Question

having a hard time with sin, cos, and tan with that zero like thing next to it (I don't remember the name). Help?

Answer 1

\(\sin(\theta)\) ?

Answer 2

Yes, that.

Answer 3

I'm needing to find the tan, sin, and cos for that triangle and it's online course so i don't really have any help.

Answer 4

sine is opposite over hypotenuse
you find the opposite side by pythagoras

Answer 5

lets call that side \(b\) then pythagoras tells you that
\[10^2+b^2=12^2\]
\[b^2=144-100\]
\[b^2=44\]
\[b=\sqrt{44}=2\sqrt{11}\]

Answer 6

I get to the point in solving the problem where you do the square root of blank = A and then i get lost.

Answer 7

I don't understand how you got that or what its for.

Answer 8

now it is a matter of knowing the ratios
\[\sin(\theta)=\frac{2\sqrt{11}}{12}=\frac{\sqrt{11}}{6}\]
\[\cos(\theta)=\frac{10}{12}=\frac{5}{6}\] \[\tan(\theta )=\frac{2\sqrt{11}}{10}=\frac{\sqrt{11}}{5}\]

Answer 9

Oh! so you simplified ?

Answer 10

I'm sorry I'm terrible when it comes to math..

Answer 11

\[a^2+b^2=c^2\]
if you know any two of the numbers you can find the third

Answer 12

you get
\[10^2+b^2=12^2\]
\[100+b^2=144\]
\[b^2=44\]
\[b=\sqrt{44}\]

Answer 13

I understand the a2+b2=c2 but I get through like maybe 3 steps and et confused.

Answer 14

are those steps ok?

Answer 15

Yes.
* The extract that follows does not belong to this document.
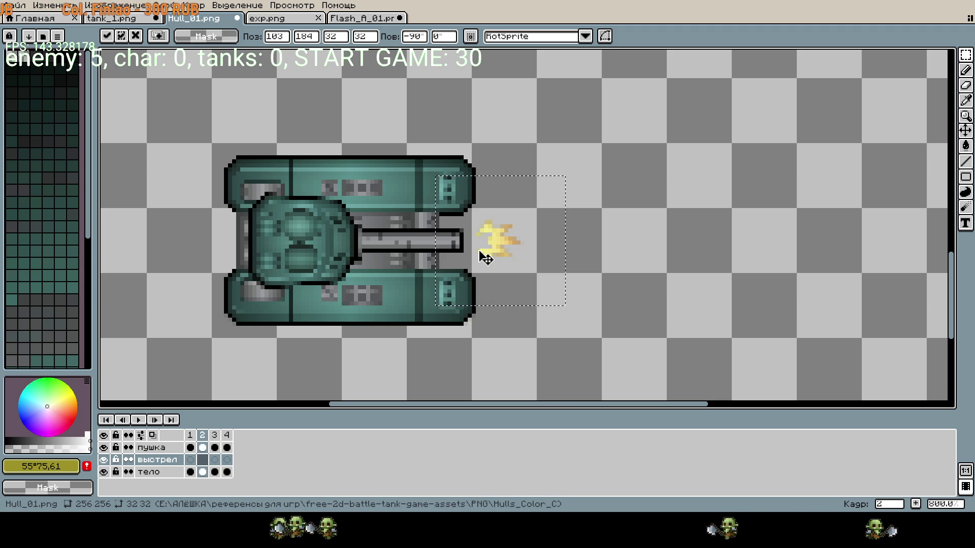
{"action": "key", "text": "Right"}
It's right after that last step I don't know what to do.

Answer 16

I have a dvd that explains stuff for these problems and he's saying you multiply something to get some letter and im just not sure whats going on.

Answer 17

\[44=4\times 11\]
\[\sqrt{44}=\sqrt{4\times 11}=\sqrt{4}\times \sqrt{11}=2\sqrt{11}\]

Answer 18

it is just another way to write \(\sqrt{44}\) so you can figure out how to cancel when you take the ratios

Answer 19

Ok, so you take the number (44), then do the square root of 4 and 11 since they make 44 when multiplied then how did you get 2 sqrt 11?

Answer 20

i know that the square root of 4 is 2 so i replace \(\sqrt{4}\) by \(2\)
i don't know what the square root of 11 is, so i just leave it as \(\sqrt{11}\)

Answer 21

Oh! Okay. This is making more sense now. Thank you so much for your time/help!